Black powder leaves a lot of residue which very quickly fouls up your barrel. This makes it harder to both load and unload the musket.
A musket ball moves fairly easily up and down a clean smooth-bore musket. Hunters back in the day tended to use tighter fitting balls for more accuracy. Keep in mind though that a smooth bore musket always fires curve balls. The ball will randomly contact the side of the barrel on one side or another as it travels down the barrel’s length, which will make the ball spin in some random direction. It will go straight for roughly 50 to 75 yards or so. After that, where it goes is anyone’s guess. A tighter fitting ball helps your accuracy somewhat, but the thing is still spitting out curve balls.
Military muskets tended to use smaller, looser fitting balls as they cared more about rate of fire and quick loading than they did about accuracy. A line of musketeers firing in unison was basically like a huge shotgun-like blast at the enemy.
After you’ve fired a few shots, a looser fitting ball will travel much more easily up and down the barrel. A gentle push/pull is enough force for a loose fighting ball in a clean barrel. A bit more force is going to be required for a tighter fitting ball in a heavily fouled barrel. Either way, you’re nowhere near “mighty yank” forces. A mighty yank is just going to rip the screw right out of the ball anyway.
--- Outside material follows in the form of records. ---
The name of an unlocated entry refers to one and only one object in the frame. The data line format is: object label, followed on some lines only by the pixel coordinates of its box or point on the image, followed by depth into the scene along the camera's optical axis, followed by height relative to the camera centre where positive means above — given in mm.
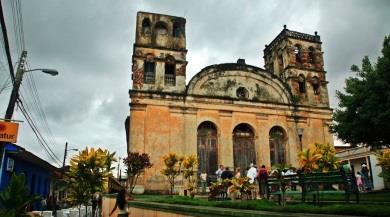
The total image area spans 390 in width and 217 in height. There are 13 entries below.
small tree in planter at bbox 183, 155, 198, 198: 15625 +875
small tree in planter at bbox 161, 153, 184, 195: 16109 +957
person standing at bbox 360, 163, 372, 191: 17655 +139
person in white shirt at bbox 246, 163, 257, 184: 14664 +371
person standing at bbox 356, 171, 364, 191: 17622 -66
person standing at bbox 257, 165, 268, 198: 13188 +142
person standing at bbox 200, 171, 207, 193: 19438 +126
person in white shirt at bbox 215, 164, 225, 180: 16972 +544
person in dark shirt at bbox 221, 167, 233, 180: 14625 +297
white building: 24878 +1678
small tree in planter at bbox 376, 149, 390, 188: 12914 +755
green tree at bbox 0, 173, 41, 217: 5605 -213
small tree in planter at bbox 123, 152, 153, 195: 16938 +981
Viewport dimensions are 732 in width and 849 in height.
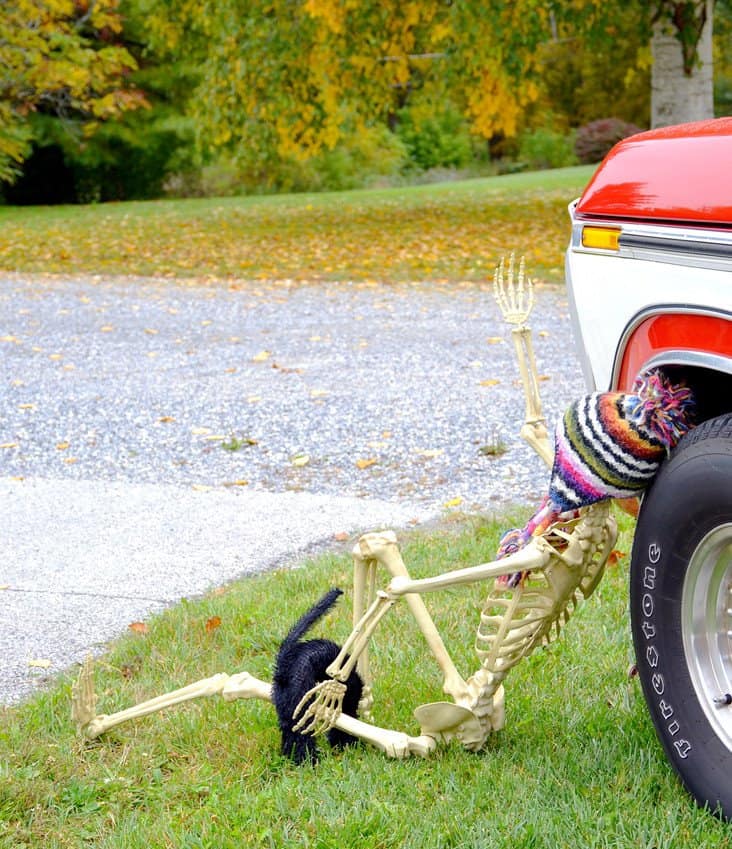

For older rifles, before you had the Minie ball (pre-1840s), the bullet/ball had to fight tightly in the barrel so that it could grip the rifling, otherwise you didn’t get any benefit to having a rifle and you might as well be shooting a smooth bore. Militaries usually didn’t use rifles much (Napoleon refused to have any at all in his armies) because the barrel would foul too quickly and make reloading all but impossible. Hunters could easily stop and clean their barrels in between shots. Soldiers didn’t have that luxury. If you have something like your typical Kentucky/Pennsylvania rifle and it’s been fired quite a few times, getting a round in or out of it is going to be significantly more difficult.
The whole point of a Civil War era Minie ball is that it has a hollow skirt. This makes it smaller than the barrel for easy loading and unloading, even with a fouled barrel, but when you shoot it, the skirt flares out and grabs the rifling, making it accurate. This isn’t going to be too much more difficult to load and unload than a smooth bore musket, though again it does get significantly more difficult when the barrel is heavily fouled.
In movies, they always ram the bejeezus out of the round whenever they load a musket, which you don’t need to do (typical Hollywood - looking cool is more important than accuracy). This gives people the impression that it’s a lot harder to shove the round down the barrel than it actually is. In reality, getting the round past the first couple of inches can take some effort (that’s why they make ball starters for muskets), but after that, all it generally takes is a fairly gentle push to get the round all the way to the back end of the barrel. You want to give it a firm push once you get it all they way in to the breech, but that’s just because you want to make sure there’s no air gap between the bullet and the powder, or your musket can become a pipe bomb that blows up in your face. But overall, there’s a lot less force required than most people think to make the round move up or down the barrel.